Il 9 maggio 1978 Aldo Moro veniva ucciso dalle Brigate rosse. Sono passati 25 anni e ci si sofferma sul suo assassinio più che sulla sua figura di studioso e di uomo di governo.
L’impegno in politica non era scaturito da una sua scelta, ma da un pressante invito maturato nell’ambiente ecclesiale dove aveva appreso che il servizio alla società non è un “optional”, ma un preciso dovere che discende dalla carità di cui è la espressione più alta.
Oggi si guarda alla politica con grande diffidenza anche perché il sistema nostro – democrazia parlamentare fondata sui partiti – sta andando in frantumi e lo stesso cattolicesimo democratico oltre che diviso è disorientato.
Moro aveva una radicata formazione cattolica che sapeva saldare un certo qual pessimismo sull’uomo alla redenzione portata da Cristo che sana e libera.
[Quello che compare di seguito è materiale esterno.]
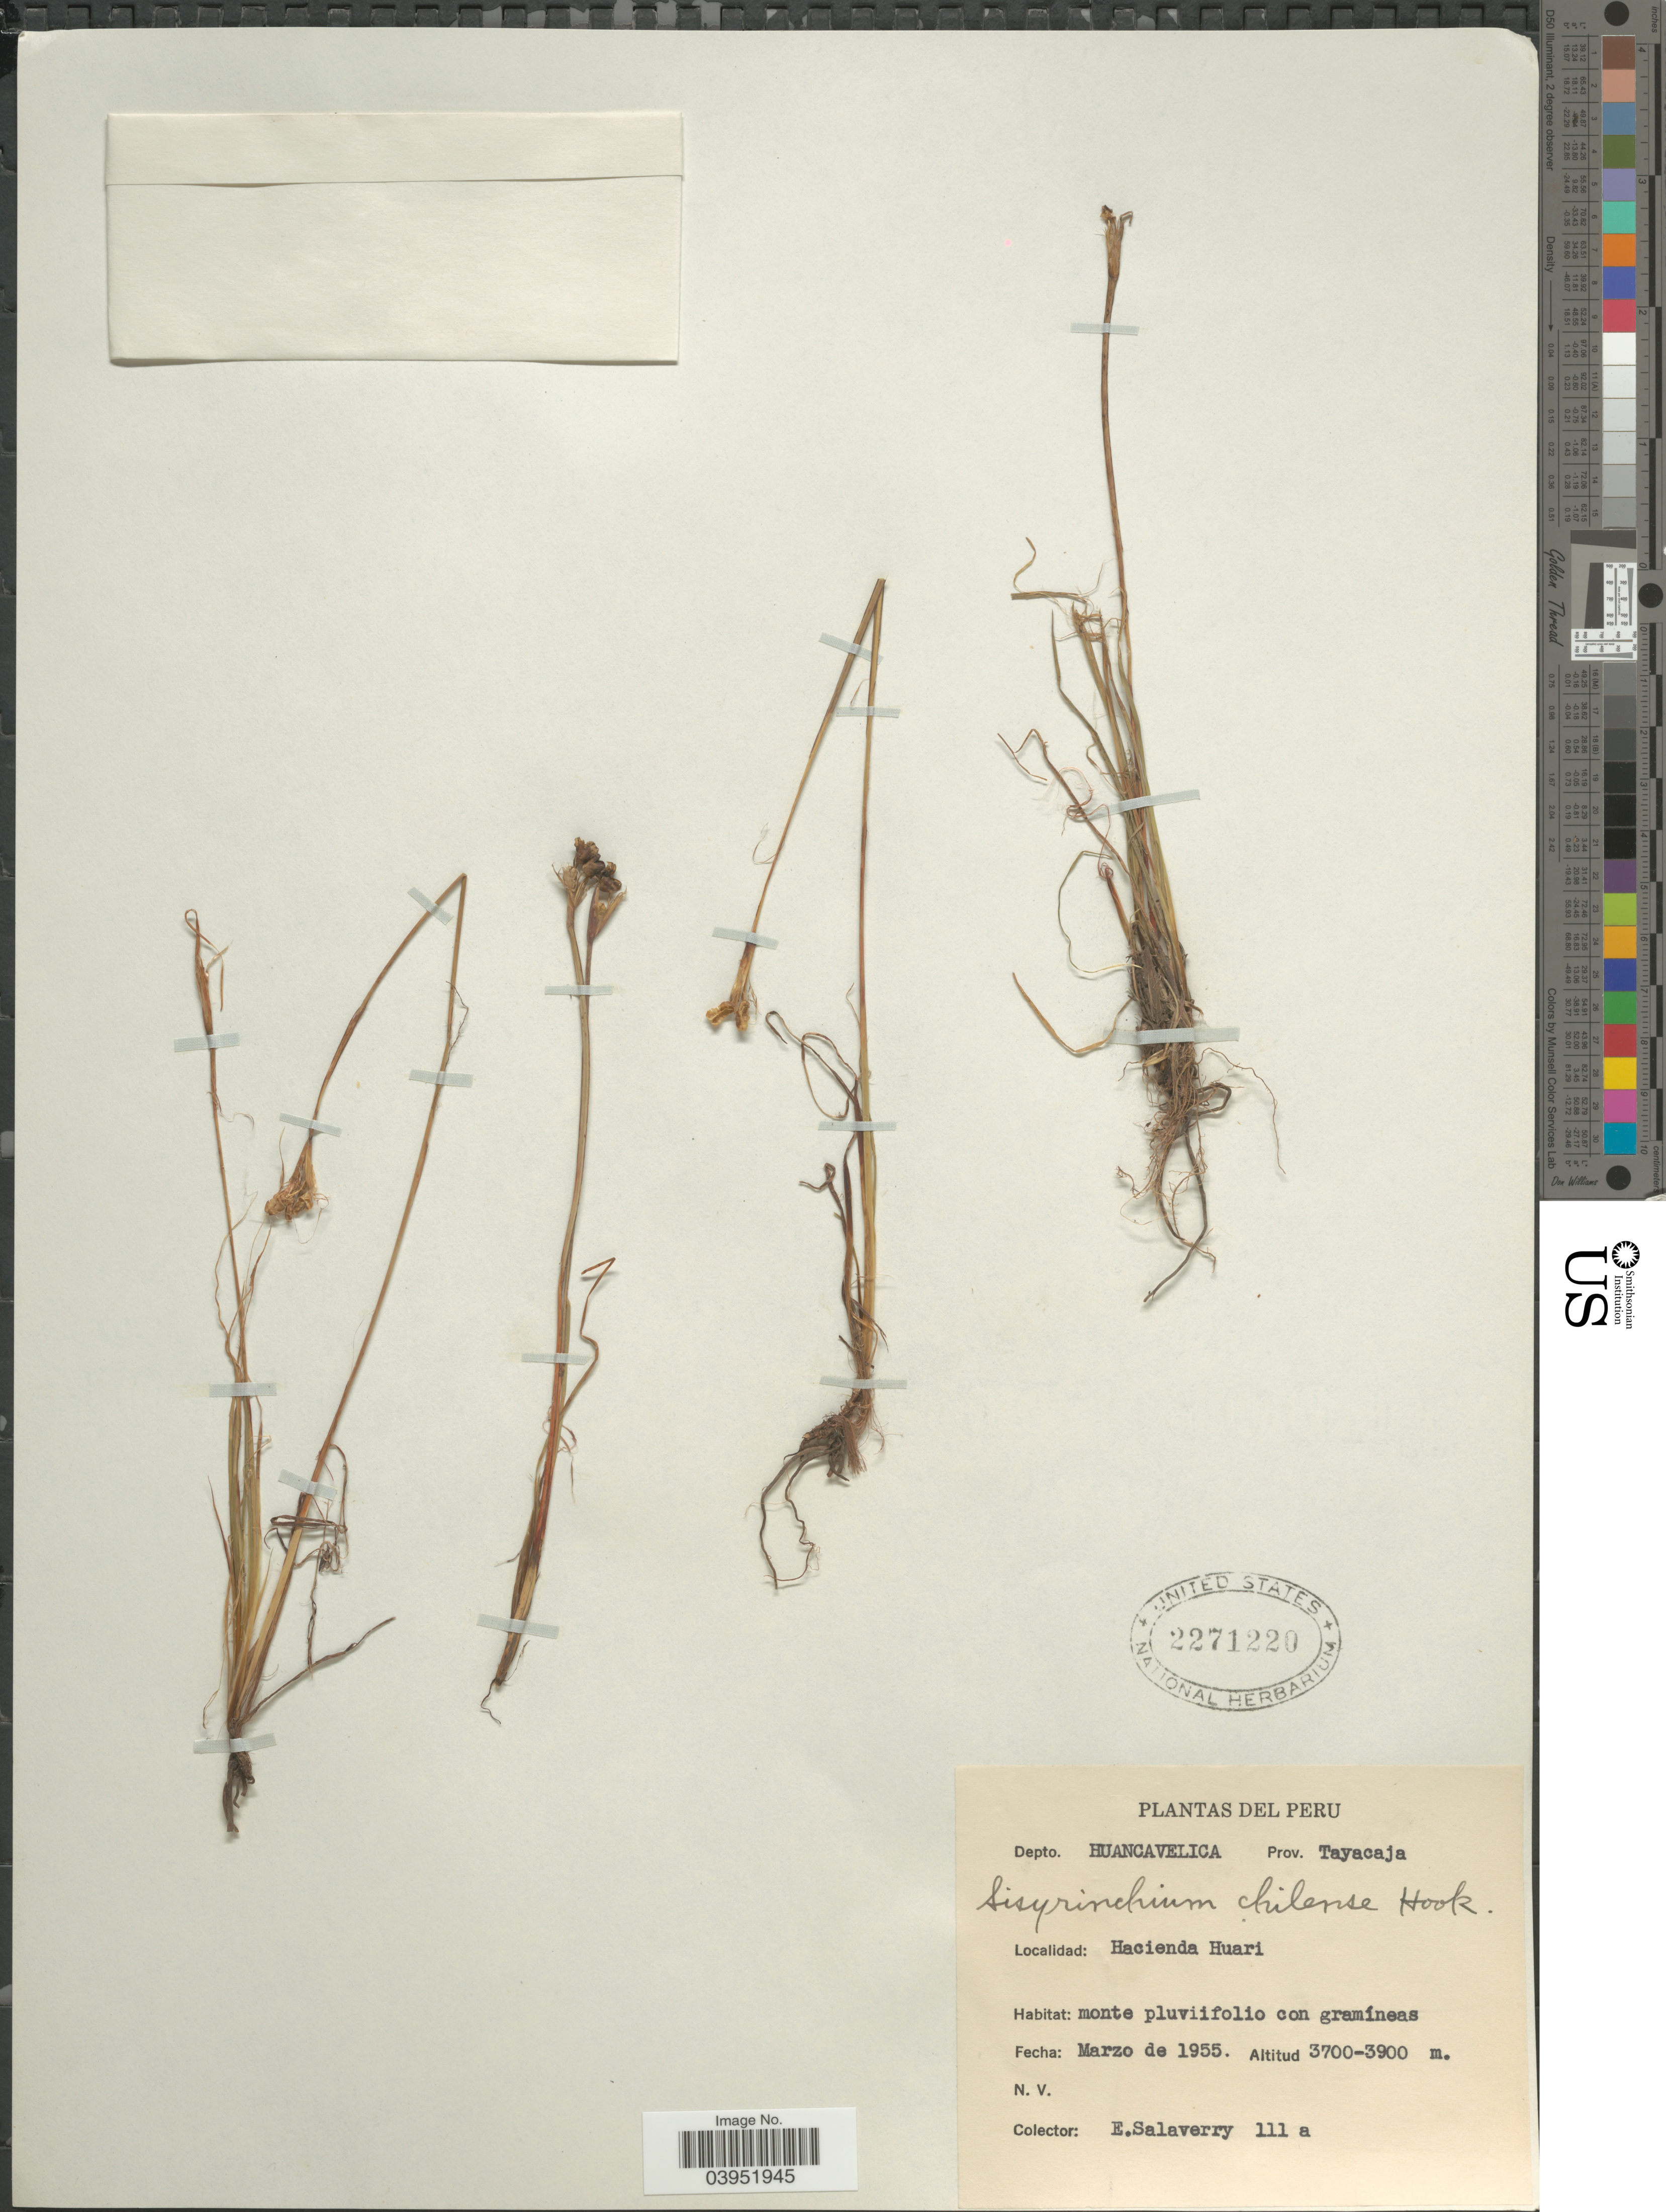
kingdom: Plantae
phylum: Tracheophyta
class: Liliopsida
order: Asparagales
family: Iridaceae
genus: Sisyrinchium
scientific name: Sisyrinchium chilense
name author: Hook.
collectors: E. Salaverry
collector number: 111a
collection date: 1955-03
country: Peru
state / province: Huancavelica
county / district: Tayacaja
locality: Depto. Huancavelica. Prov. Tayacaja. Hacienda Huari.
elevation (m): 3700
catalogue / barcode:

Moro era timido sino ad apparire un po’ schivo, caldo nei suoi affetti familiari che la politica non riuscì mai a travolgere, scrupoloso nei suoi impegni sino ad apparire monotono e possedeva una dedizione al lavoro quasi esasperante.
I suoi interventi non erano mai improvvisati: guardava agli avvenimenti cercando di coglierne il significato e le conseguenze che determinavano, operando con flessibilità costruttiva.
«Mite, saggio, buono, innocente, amico» così lo definì Paolo VI nell’accorata orazione funebre in cui traspariva il dolore per la morte di colui con il quale nella FUCI aveva condiviso esperienze apostoliche, riflessioni profonde, tormenti ed ansie, ed aveva acquisito riserbo e tolleranza, spiritualità solida ed intensa unita ad un profondissimo rigore culturale e morale.
Egli operava come laico nella Chiesa, lontano da ogni forma di clericalismo e come cristiano nella società, capace di far crescere in autonomia una coscienza critica a partire dalla propria identità di fede, intemerata ed aperta, mai ostentata, ma neppure mai nascosta.
La sua vita era pervasa di quell’ “ottimismo tragico” di Mounier che vedeva la democrazia come fondamentale per la vita sociale, ma spesso affidata a uomini poco virtuosi e nel contempo la sua azione politica era svolta nella assoluta coscienza della laicità che aveva avuto in Maritain il grande maestro.
Per questo non fu mai tentato né dal conservatorismo, né dall’integrismo, né dal trasformismo.
È noto un intervento alla Camera del 1976: «Questo paese non si salverà, la stagione dei diritti e delle libertà si rivelerà effimera, se non nascerà un nuovo senso del dovere».
Pensava alla integrazione di nuove forme politiche e sociali nell’ordinamento democratico, auspicava la strategia del confronto con le opposizioni onde ridurre le distanze tra le forze politiche quando riteneva essenziale una unità di intenti.
Amava la verità senza compromessi quando si trattava di difendere ideali e valori.
Apparteneva al gruppo di coloro che furono “politici loro malgrado”, ma che avevano avvertito, come credenti, il dovere di rispondere ad una chiamata, e di adempiere un servizio, coscienti che nella vita non ci si deve fermare alle ambizioni personali.
Non hanno nulla da imparare quei politici di oggi che si dicono cristiani, da questo uomo di stato, per tornare ad essere credibili e a far rifiorire il gusto dell’impegno politico?